Data under study Block Start

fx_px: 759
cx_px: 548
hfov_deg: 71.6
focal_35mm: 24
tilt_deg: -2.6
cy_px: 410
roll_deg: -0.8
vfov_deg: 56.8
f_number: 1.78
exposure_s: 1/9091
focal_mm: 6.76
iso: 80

Data under study Block End
Data under study Block Start

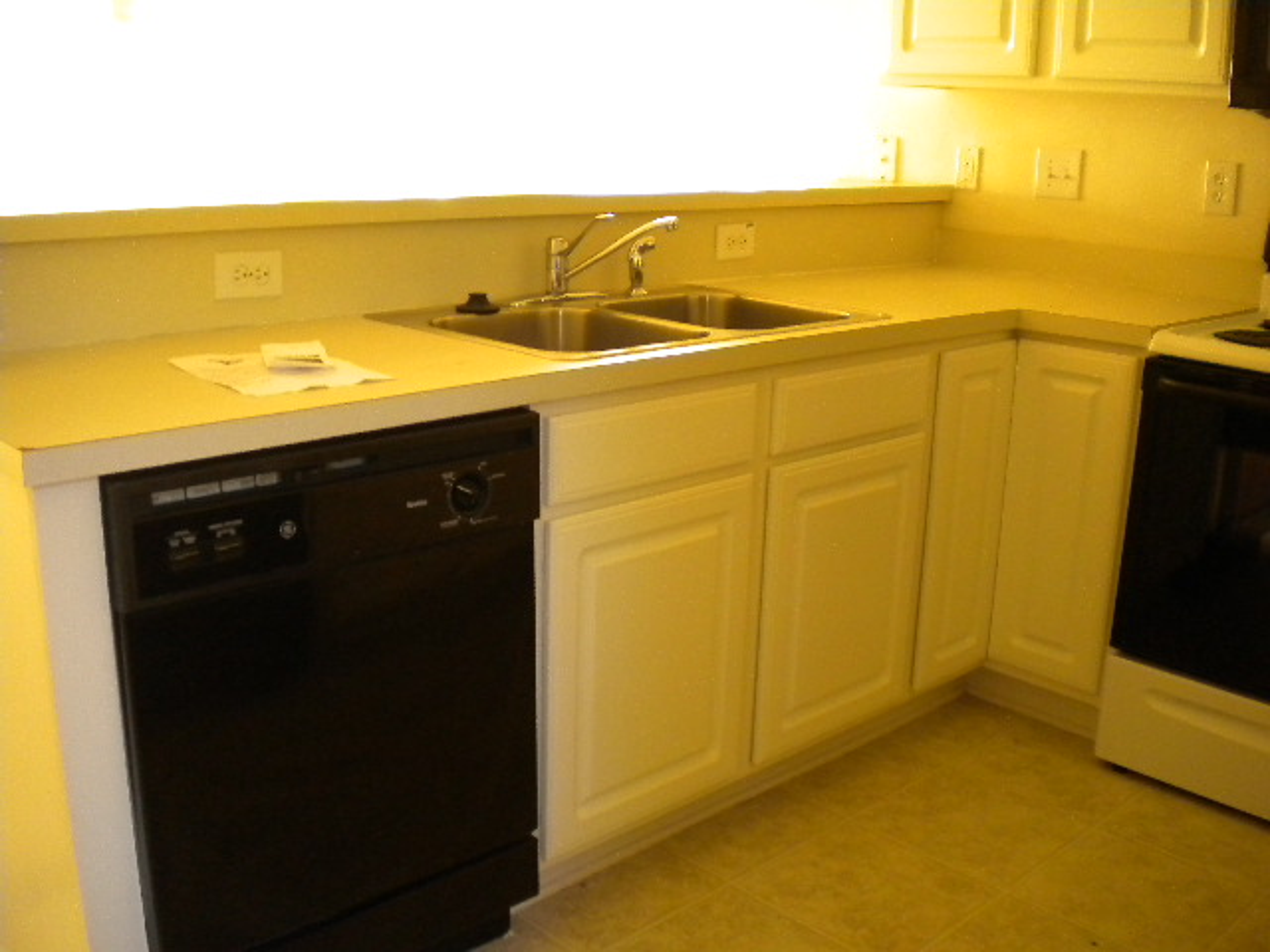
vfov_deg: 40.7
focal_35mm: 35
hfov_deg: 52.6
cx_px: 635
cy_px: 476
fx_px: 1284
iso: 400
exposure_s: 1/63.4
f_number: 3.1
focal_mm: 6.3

Data under study Block End
Data under study Block Start

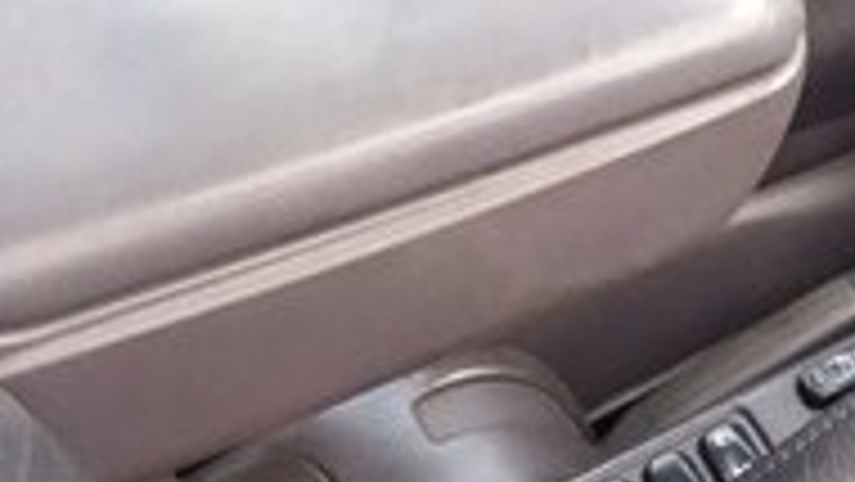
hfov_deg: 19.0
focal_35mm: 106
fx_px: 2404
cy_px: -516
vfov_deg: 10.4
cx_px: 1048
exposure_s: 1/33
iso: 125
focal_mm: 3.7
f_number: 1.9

Data under study Block End

**Required work**.
Print the lines above from the one with "cy_px: -516" through the one with "f_number: 1.9", both included, exactly as written and nothing more.

**Output for this exercise**.
cy_px: -516
vfov_deg: 10.4
cx_px: 1048
exposure_s: 1/33
iso: 125
focal_mm: 3.7
f_number: 1.9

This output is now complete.